Bundy then began to describe one of his murders, and the journalist interviewing him states his blue eyes turned black while detailing the experience.
The documentary flashes back to when Bundy’s girlfriend, Liz Kloepfer, called the police to report her then-boyfriend for admitting that he would follow sorority girls at night, and said the police should look into him. She also found lots of evidence at his house, including bags of women’s clothing, random house keys and a knife in his car. The police looked into it, but some evidence didn’t add up.
Eventually, some pieces of evidence began to click. Bundy was captured for failing to pull over for a cop, and when they searched his car, they found some suspicious items. This launched an investigation on Bundy for the murders of the missing women. Episode two ends with an old interview of Bundy saying he believes he is innocent.
The third episode of the tapes is called “Not My Turn to Watch Him,” and begins with telling how Bundy jumped out of a 25 foot window to escape a courtroom and ran for the mountains. They sent out 150 men and five bloodhounds to search for Bundy, and in a tape he says he felt proud because he was hiding with no one’s help, and they still couldn’t find him. They eventually caught him walking back to Aspen because he was “cold and hungry,” and brought him back in.
The final episode of the documentary, “Burn Bundy Burn,” focuses on Bundy’s murder trial, and his “last-ditch effort” to avoid the death sentence.
Bundy did not want to be given the death sentence, so he found a lawyer who hated it so much she helped him. To avoid it, he would confess to everything, and pinpoint where everybody was hidden, but it would take one to two years. Bundy’s plan didn’t work, and he was given the death sentence. On the day of his execution, people celebrated with signs and t-shirts that read “Burn, Bundy Burn.”

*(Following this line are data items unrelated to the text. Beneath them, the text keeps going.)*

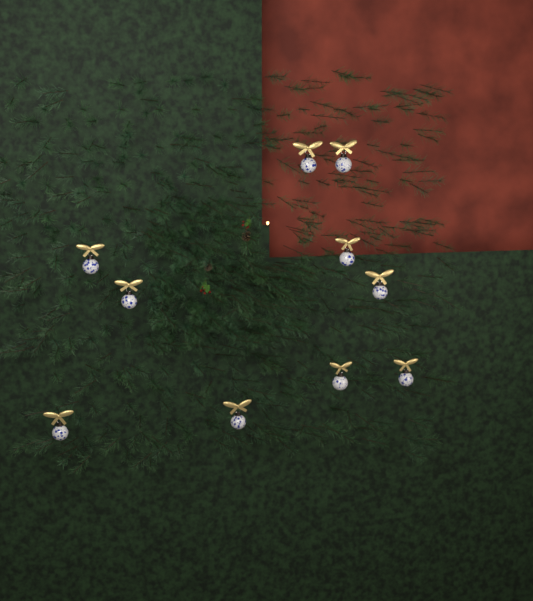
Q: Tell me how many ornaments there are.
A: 10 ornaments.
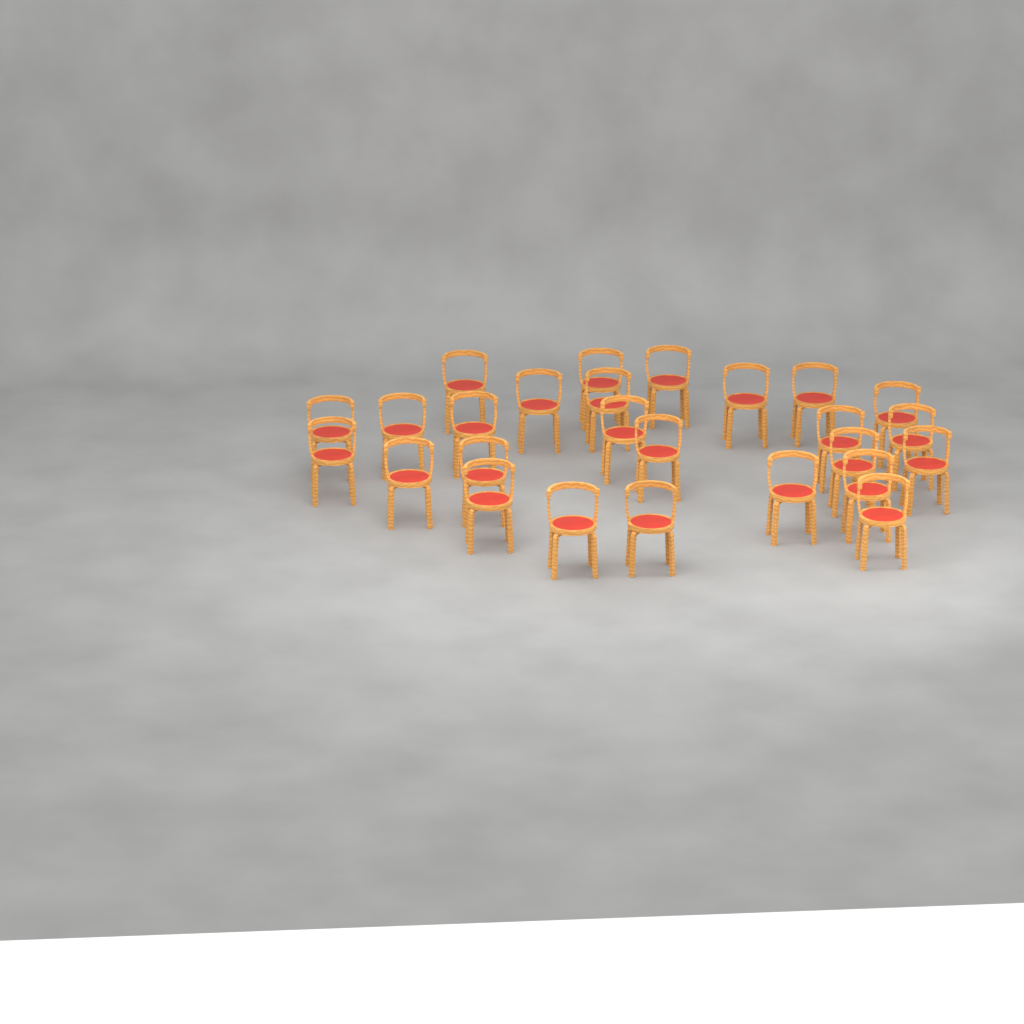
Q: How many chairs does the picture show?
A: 26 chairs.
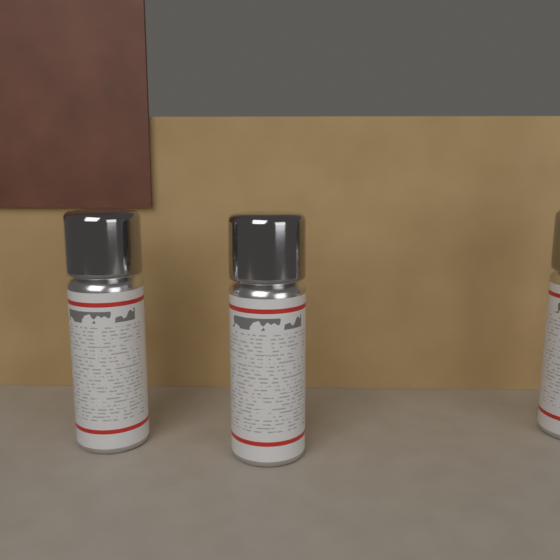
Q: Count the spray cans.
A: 3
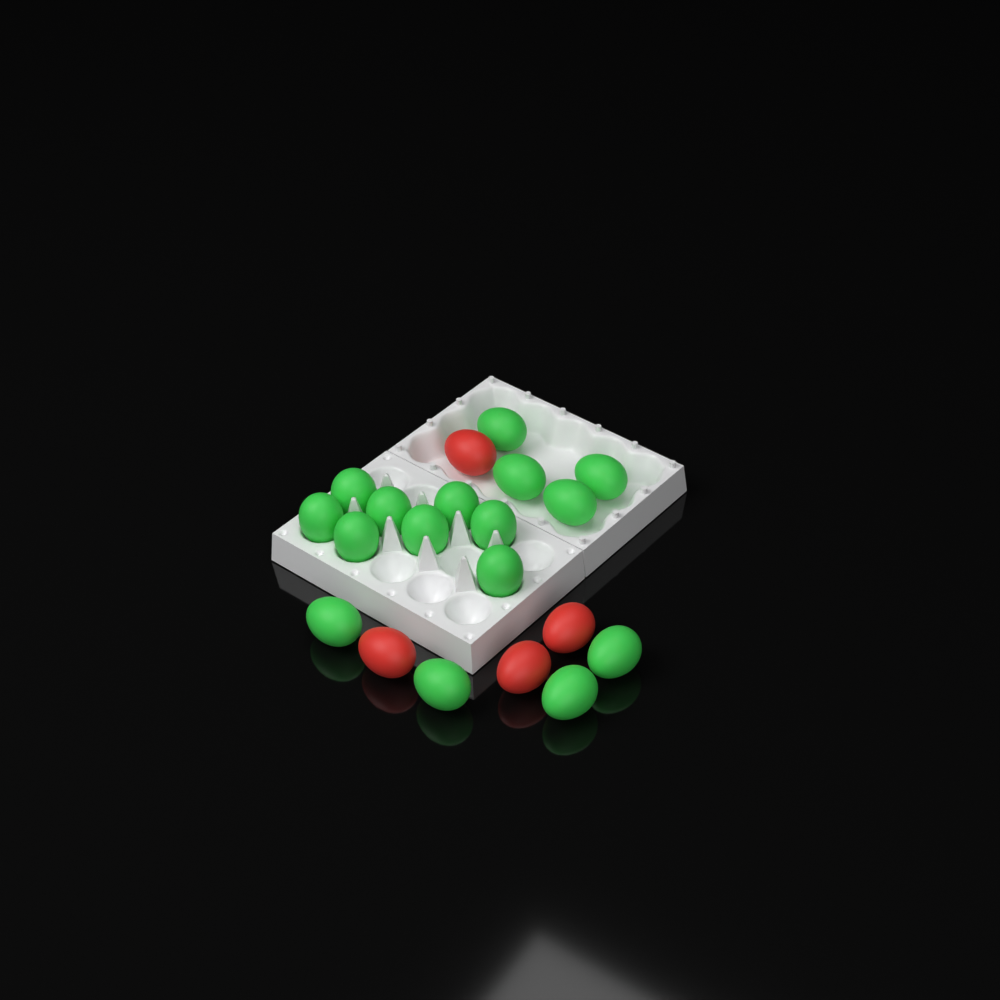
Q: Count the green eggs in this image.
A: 16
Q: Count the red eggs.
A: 4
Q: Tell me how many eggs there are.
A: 20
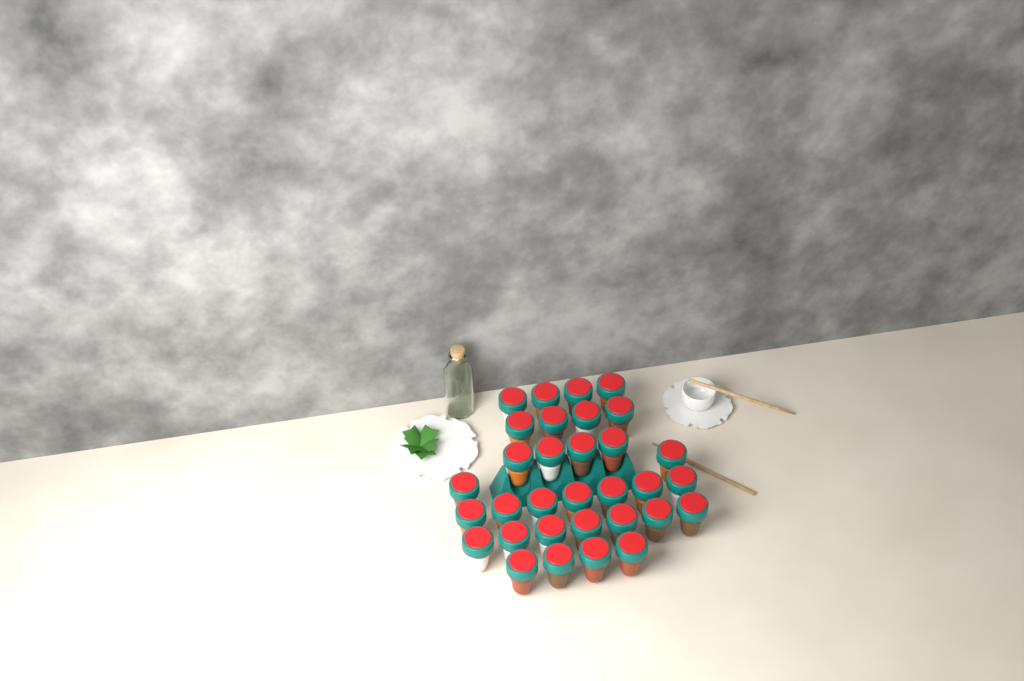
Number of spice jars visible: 32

A voiceover states Bundy wanted to be cremated and spread through the mountains, as that’s where he had his best times. The documentary ends by asking, “How could anyone live in a society where people they liked, loved, lived with, worked with and admired could the next day turn out to be the most demonic people imaginable?”
The same time “The Ted Bundy Tapes” were released, the trailer for a film, also distributed by Netflix, about Bundy was posted by star of the movie Zac Efron.
The internet had mixed reactions, some saying that the movie was romanticizing the killer, while others said that is how his story was viewed in real life. “Extremely Wicked, Shockingly Evil and Vile” was released to Sundance Film Festival on Jan. 19.